Berns talked about how a lack of available and affordable childcare options affects workers and the small businesses that employ them. She used her firsthand experience as an example, as she has a hard time finding care providers for her child while she owns and operates Du Nord Consulting in Alexandria.
“Care is essential, but it’s grossly unaffordable,” Berns said. “I’ve seen countless small business clients and peers forced out of the workplace just to make ends meet.”
Even when individuals choose to self-employ and care for their own children, Berns said this balancing act isn’t sustainable. She pointed out that working multiple, uninterrupted hours, in a setting like this is nearly impossible.
“When parents try to juggle childcare responsibilities and work, both suffer,” she said.
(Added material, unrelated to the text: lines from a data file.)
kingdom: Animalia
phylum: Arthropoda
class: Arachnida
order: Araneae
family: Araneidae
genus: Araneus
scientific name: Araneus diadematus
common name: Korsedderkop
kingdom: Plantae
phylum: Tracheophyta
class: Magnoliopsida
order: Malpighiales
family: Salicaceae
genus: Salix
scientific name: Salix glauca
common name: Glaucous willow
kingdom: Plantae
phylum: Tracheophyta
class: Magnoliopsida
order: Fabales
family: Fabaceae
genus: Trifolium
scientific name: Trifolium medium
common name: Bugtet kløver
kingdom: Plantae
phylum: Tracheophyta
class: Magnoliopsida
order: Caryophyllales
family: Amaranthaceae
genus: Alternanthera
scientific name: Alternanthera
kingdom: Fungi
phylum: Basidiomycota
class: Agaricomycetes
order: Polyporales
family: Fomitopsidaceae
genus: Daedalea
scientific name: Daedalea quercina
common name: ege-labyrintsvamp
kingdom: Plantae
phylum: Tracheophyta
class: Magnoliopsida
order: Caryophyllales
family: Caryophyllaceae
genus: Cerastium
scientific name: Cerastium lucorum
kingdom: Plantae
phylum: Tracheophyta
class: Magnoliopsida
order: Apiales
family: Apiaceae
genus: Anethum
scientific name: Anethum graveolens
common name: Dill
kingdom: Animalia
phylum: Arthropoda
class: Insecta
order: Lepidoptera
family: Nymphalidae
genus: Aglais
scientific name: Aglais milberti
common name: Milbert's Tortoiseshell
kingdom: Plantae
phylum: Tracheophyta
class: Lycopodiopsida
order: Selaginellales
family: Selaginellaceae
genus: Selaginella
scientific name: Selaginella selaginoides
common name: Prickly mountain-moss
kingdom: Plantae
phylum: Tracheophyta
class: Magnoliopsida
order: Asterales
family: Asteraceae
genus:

With this in mind, Berns encouraged state leaders to consider increasing the childcare reimbursement rate as well as providing additional funding for caregivers.
“An investment in the childcare infrastructure is an investment in small business,” Berns said.
She said that businesses would see benefits from these changes. Workers would begin showing up consistently, maintaining productivity and sustaining their roles in the long-term.
In addition to Berns’ point about childcare, Liz Harris, owner of a family child care business in Cottage Grove, stressed the significance of offering a paid family medical leave program. Rebecca Foley, owner of bookkeeping firm Phoenix Growth Systems, highlighted police accountability proposals to promote safety in communities.
Dan Marshall, owner of Mischief Toy Store in St. Paul, emphasized the importance of moving toward more affordable and predictable healthcare options for small businesses. Davis Senseman, owner of Davis Law Office in Minneapolis, discussed the need for additional revenue in the state system to fund what the other speakers brought up.
The event was hosted by Main Street Alliance, which is made up of small business owners who come together to influence public policies on the state and federal level. Berns also spoke at a February conference hosted by the Alliance, which focused on the state COVID-19 recovery budget.